## Study text
Posted by: Anonymous Coward on March 15, 2007 04:50 AM
While I suspect you are correct about the unaddressed, and serious, issues in many widely used programs, I think you make a fundamental error in comparing FOSS(Free and Open Source Software) to proprietary software on a quality basis. The benefits of FOSS do not primarily lie in their greater security or quality, but in the lack of lock-in and greater verifiability.

With a proprietary program, if the vendor chooses not to fix something, you as a user have no recourse; if the program's data format is proprietary, you may not even be able to use an entirely different program without re-entering all your data. This is never the case with FOSS, no matter what happens. This is a CRITICAL benefit, and one that is unaffected by the quality or lack thereof of the software.

When it is necessary to be sure of what a program does, in detail, FOSS is a big winner; with proprietary software, you can never be sure what it does, or what it might do later. With FOSS, you can hire independent reviewers to examine what you will be running, and ensure it does only what is intended.

## What you need to do
[A] Transcribe the part of the comment on free and open source software that begins at the words "When it is necessary" and stops after "what is intended.".
[B] Answer these questions about the comment on free and open source software:
(i) What does the comment give as the full form of FOSS?
(ii) According to the comment, in what two things do the benefits of FOSS primarily lie?
(iii) Who does the comment say you can hire to examine what you will be running with FOSS?
[C] Can you write the next part of the comment on free and open source software, picking up after its final sentence?

## Extracted data
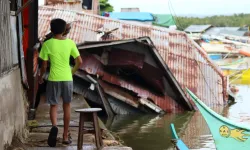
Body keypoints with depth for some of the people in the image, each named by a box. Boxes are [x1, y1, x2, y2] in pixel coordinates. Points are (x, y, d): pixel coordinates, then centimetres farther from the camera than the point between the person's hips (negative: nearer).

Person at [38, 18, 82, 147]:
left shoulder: (47, 44, -5)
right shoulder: (70, 43, 0)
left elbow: (44, 65, -1)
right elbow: (79, 61, 1)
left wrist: (40, 77, 16)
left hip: (54, 78, -2)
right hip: (67, 78, 2)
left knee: (53, 105, 6)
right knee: (66, 106, 13)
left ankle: (54, 126, -25)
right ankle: (65, 136, 15)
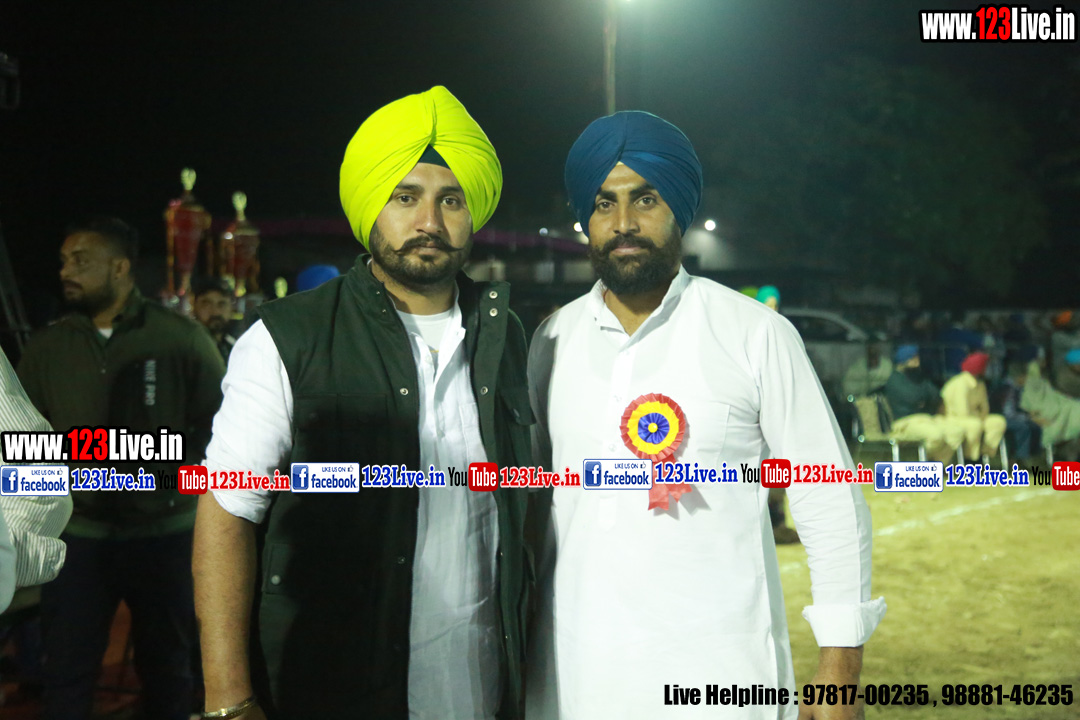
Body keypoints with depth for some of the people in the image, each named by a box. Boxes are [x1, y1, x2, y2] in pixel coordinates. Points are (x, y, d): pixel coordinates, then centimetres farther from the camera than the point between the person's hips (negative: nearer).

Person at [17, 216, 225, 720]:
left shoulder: (181, 338, -5)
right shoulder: (46, 346, 4)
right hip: (77, 535, 2)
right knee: (66, 673, 7)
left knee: (167, 668, 15)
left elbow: (218, 422, 0)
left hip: (165, 532, -1)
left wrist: (176, 472, -10)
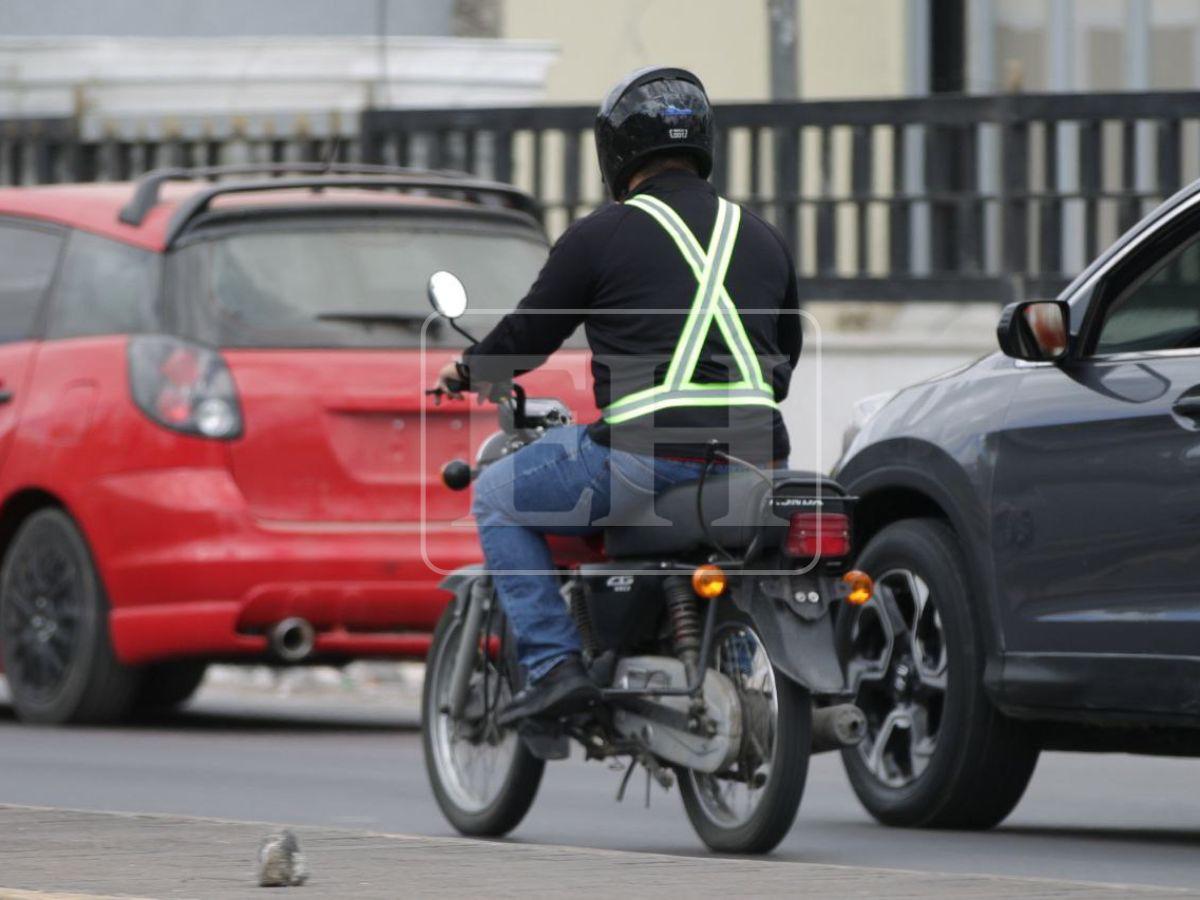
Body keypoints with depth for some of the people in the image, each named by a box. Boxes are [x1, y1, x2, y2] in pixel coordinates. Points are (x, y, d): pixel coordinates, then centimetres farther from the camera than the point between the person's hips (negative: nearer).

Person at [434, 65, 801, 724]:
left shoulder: (600, 236, 2)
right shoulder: (762, 239, 18)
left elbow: (529, 335, 9)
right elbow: (787, 354, 27)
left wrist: (467, 371, 30)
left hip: (646, 451, -6)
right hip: (753, 455, 6)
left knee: (498, 498, 14)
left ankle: (553, 664, 0)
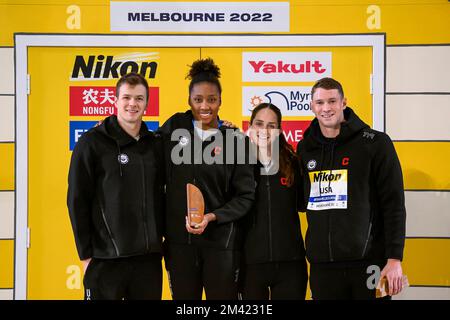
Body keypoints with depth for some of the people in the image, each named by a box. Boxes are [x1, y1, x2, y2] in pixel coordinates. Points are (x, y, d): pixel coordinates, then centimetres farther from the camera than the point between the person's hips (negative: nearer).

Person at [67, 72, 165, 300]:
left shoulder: (156, 144, 9)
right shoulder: (92, 142, -3)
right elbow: (77, 202, -5)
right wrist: (86, 254, -7)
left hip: (149, 257, 4)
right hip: (106, 260, -4)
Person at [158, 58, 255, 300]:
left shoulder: (235, 140, -3)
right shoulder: (175, 127, 4)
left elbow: (245, 196, -3)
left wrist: (212, 217, -15)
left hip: (221, 242, -2)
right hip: (179, 240, 2)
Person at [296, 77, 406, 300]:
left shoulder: (375, 143, -2)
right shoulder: (306, 148, 11)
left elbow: (394, 205, -5)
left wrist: (394, 258, -12)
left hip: (368, 263, -4)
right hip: (322, 265, 4)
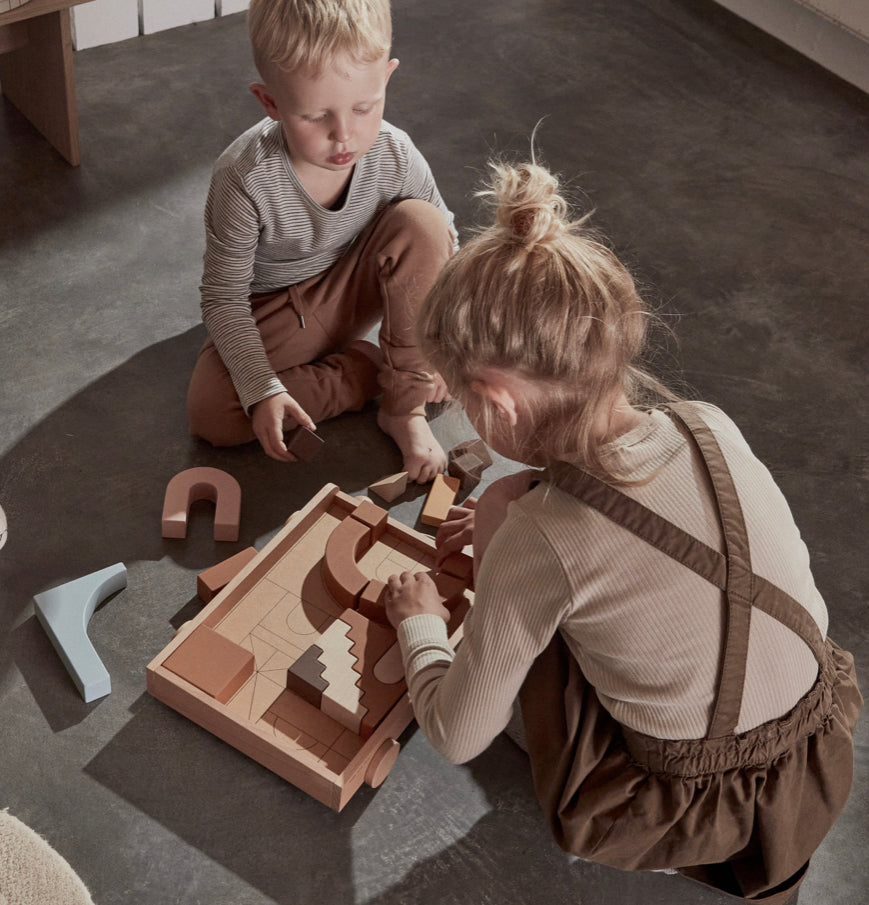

## Outputs for the tasks
[A]
When it is necessary to be sure of what a program does, in detail, FOSS is a big winner; with proprietary software, you can never be sure what it does, or what it might do later. With FOSS, you can hire independent reviewers to examine what you will be running, and ensure it does only what is intended.

[B]
(i) Free and Open Source Software
(ii) The lack of lock-in and greater verifiability
(iii) Independent reviewers

[C]
Finally, you seem to confuse a common organizational model used to produce much FOSS code with the licensing system itself; they are not the same. FOSS can, and often has, been developed by a small, paid team, including dedicated testers.

(On a side note, (maybe another commenter can expand on this) you don't seem to have considered that the bugs you are reporting, as important as they are, may also be very difficult to solve, and may simply be beyond the skills, or available time, of the developers who have read your reports. The solution to this, of course, is to find developers who do have the skills/time to implement patches for your reports. How to do this? Pay someone, or wait.)